- Exercise aim -
Everything in the listing below from the line containing "X280512Y454724D02*" through the line containing "X221201Y49370D02*" must be repeated exactly; the remaining lines are not wanted.
**** Source information ****
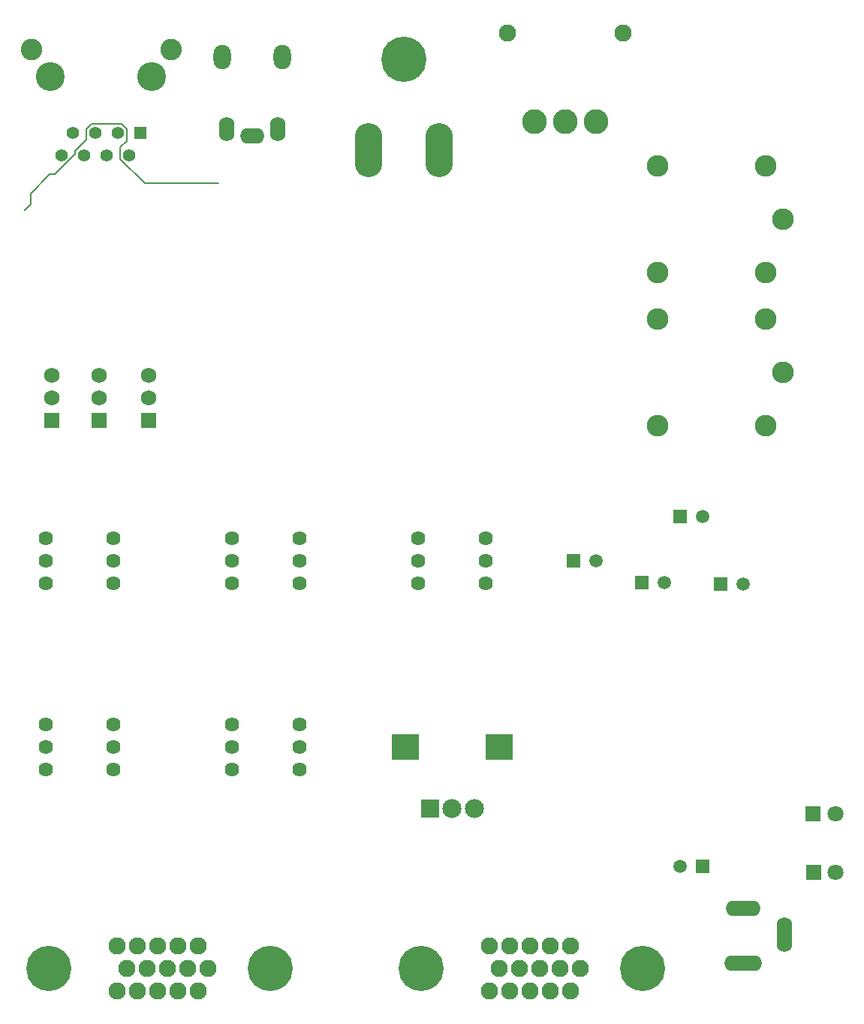
<source format=gbs>
G04*
G04 #@! TF.GenerationSoftware,Altium Limited,Altium Designer,23.10.1 (27)*
G04*
G04 Layer_Color=16711935*
%FSLAX25Y25*%
%MOIN*%
G70*
G04*
G04 #@! TF.SameCoordinates,25415466-D0CE-43B0-AC23-F92A6D1D0972*
G04*
G04*
G04 #@! TF.FilePolarity,Negative*
G04*
G01*
G75*
%ADD15C,0.00800*%
%ADD55C,0.07677*%
%ADD56C,0.11024*%
%ADD57C,0.20079*%
%ADD58O,0.12205X0.24016*%
%ADD59O,0.07677X0.10827*%
%ADD60O,0.06890X0.10827*%
%ADD61O,0.10827X0.06890*%
%ADD62C,0.00394*%
%ADD63C,0.05472*%
%ADD64R,0.05472X0.05472*%
%ADD65C,0.09528*%
%ADD66C,0.12795*%
%ADD67R,0.05906X0.05906*%
%ADD68C,0.05906*%
%ADD69C,0.09646*%
%ADD70R,0.07087X0.07087*%
%ADD71C,0.07087*%
%ADD72O,0.16929X0.06890*%
%ADD73O,0.15551X0.06890*%
%ADD74O,0.06890X0.15551*%
%ADD75C,0.06394*%
%ADD76R,0.12402X0.11614*%
%ADD77R,0.08465X0.08465*%
%ADD78C,0.08465*%
%ADD79R,0.06890X0.06890*%
%ADD80C,0.06890*%
D15*
X15000Y376000D02*
X15000Y376000D01*
X68205Y388000D02*
X101000D01*
X57430Y398775D02*
X68205Y388000D01*
X57430Y398775D02*
Y403969D01*
X60302Y406842D01*
Y412036D01*
X57997Y414342D02*
X60302Y412036D01*
X44736Y414342D02*
X57997D01*
X42430Y412036D02*
X44736Y414342D01*
X42430Y407430D02*
Y412036D01*
X37430Y402430D02*
X42430Y407430D01*
X37430Y400903D02*
Y402430D01*
X28446Y391919D02*
X37430Y400903D01*
X26120Y391919D02*
X28446D01*
X17568Y383367D02*
X26120Y391919D01*
X17568Y378568D02*
Y383367D01*
X15000Y376000D02*
X17568Y378568D01*
D55*
X280512Y454724D02*
D03*
X229331D02*
D03*
X69341Y39370D02*
D03*
X78337D02*
D03*
X87333D02*
D03*
X96329D02*
D03*
X55846Y49370D02*
D03*
X64843D02*
D03*
X60345Y39370D02*
D03*
X73839Y49370D02*
D03*
X82835D02*
D03*
X91831D02*
D03*
Y29370D02*
D03*
X82835D02*
D03*
X73839D02*
D03*
X55846D02*
D03*
X64843D02*
D03*
X234695Y39370D02*
D03*
X243691D02*
D03*
X252687D02*
D03*
X261683D02*
D03*
X221201Y49370D02*
D03*
X230197D02*
D03*
X225699Y39370D02*
D03*
X239193Y49370D02*
D03*
X248189D02*
D03*
X257185D02*
D03*
Y29370D02*
D03*
X248189D02*
D03*
X239193D02*
D03*
X221201D02*
D03*
X230197D02*
D03*
D56*
X254921Y415354D02*
D03*
X268701D02*
D03*
X241142D02*
D03*
D57*
X183315Y443016D02*
D03*
X123996Y39370D02*
D03*
X25610D02*
D03*
X289350Y39370D02*
D03*
X190965D02*
D03*
D58*
X167764Y402661D02*
D03*
X198866D02*
D03*
D59*
X102600Y444100D02*
D03*
X129400D02*
D03*
D60*
X104700Y412000D02*
D03*
X127300D02*
D03*
D61*
X116000Y408900D02*
D03*
D62*
Y422000D02*
D03*
Y449600D02*
D03*
D63*
X31366Y400406D02*
D03*
X36366Y410406D02*
D03*
X41366Y400406D02*
D03*
X46366Y410406D02*
D03*
X51366Y400406D02*
D03*
X56366Y410406D02*
D03*
X61366Y400406D02*
D03*
D64*
X66366Y410406D02*
D03*
D65*
X17862Y447413D02*
D03*
X79870D02*
D03*
D66*
X26366Y435406D02*
D03*
X71366D02*
D03*
D67*
X288976Y210630D02*
D03*
X324075Y210051D02*
D03*
X258780Y220472D02*
D03*
X306024Y240157D02*
D03*
X316024Y84646D02*
D03*
D68*
X298976Y210630D02*
D03*
X334075Y210051D02*
D03*
X268780Y220472D02*
D03*
X316024Y240157D02*
D03*
X306024Y84646D02*
D03*
D69*
X295866Y348417D02*
D03*
X351772Y372039D02*
D03*
X343898Y395661D02*
D03*
X295866D02*
D03*
X343898Y348417D02*
D03*
X295866Y280417D02*
D03*
X351772Y304039D02*
D03*
X343898Y327661D02*
D03*
X295866D02*
D03*
X343898Y280417D02*
D03*
D70*
X365157Y82000D02*
D03*
X365000Y108000D02*
D03*
D71*
X375000Y82000D02*
D03*
X374842Y108000D02*
D03*
D72*
X334000Y41591D02*
D03*
D73*
Y66000D02*
D03*
D74*
X352307Y54386D02*
D03*
D75*
X54370Y230472D02*
D03*
Y220472D02*
D03*
Y210472D02*
D03*
X24370D02*
D03*
Y230472D02*
D03*
Y220472D02*
D03*
X107047D02*
D03*
Y230472D02*
D03*
Y210472D02*
D03*
X137047D02*
D03*
Y220472D02*
D03*
Y230472D02*
D03*
X54370Y147795D02*
D03*
Y137795D02*
D03*
Y127795D02*
D03*
X24370D02*
D03*
Y147795D02*
D03*
Y137795D02*
D03*
X219724Y230472D02*
D03*
Y220472D02*
D03*
Y210472D02*
D03*
X189724D02*
D03*
Y230472D02*
D03*
Y220472D02*
D03*
X137047Y147795D02*
D03*
Y137795D02*
D03*
Y127795D02*
D03*
X107047D02*
D03*
Y147795D02*
D03*
Y137795D02*
D03*
D76*
X183858D02*
D03*
X225591D02*
D03*
D77*
X194882Y110236D02*
D03*
D78*
X214567D02*
D03*
X204724D02*
D03*
D79*
X26866Y282661D02*
D03*
X47866D02*
D03*
X69866D02*
D03*
D80*
X26866Y292661D02*
D03*
Y302661D02*
D03*
X47866Y292661D02*
D03*
Y302661D02*
D03*
X69866Y292661D02*
D03*
Y302661D02*
D03*
M02*

</source>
****
- Written answer -
X280512Y454724D02*
D03*
X229331D02*
D03*
X69341Y39370D02*
D03*
X78337D02*
D03*
X87333D02*
D03*
X96329D02*
D03*
X55846Y49370D02*
D03*
X64843D02*
D03*
X60345Y39370D02*
D03*
X73839Y49370D02*
D03*
X82835D02*
D03*
X91831D02*
D03*
Y29370D02*
D03*
X82835D02*
D03*
X73839D02*
D03*
X55846D02*
D03*
X64843D02*
D03*
X234695Y39370D02*
D03*
X243691D02*
D03*
X252687D02*
D03*
X261683D02*
D03*
X221201Y49370D02*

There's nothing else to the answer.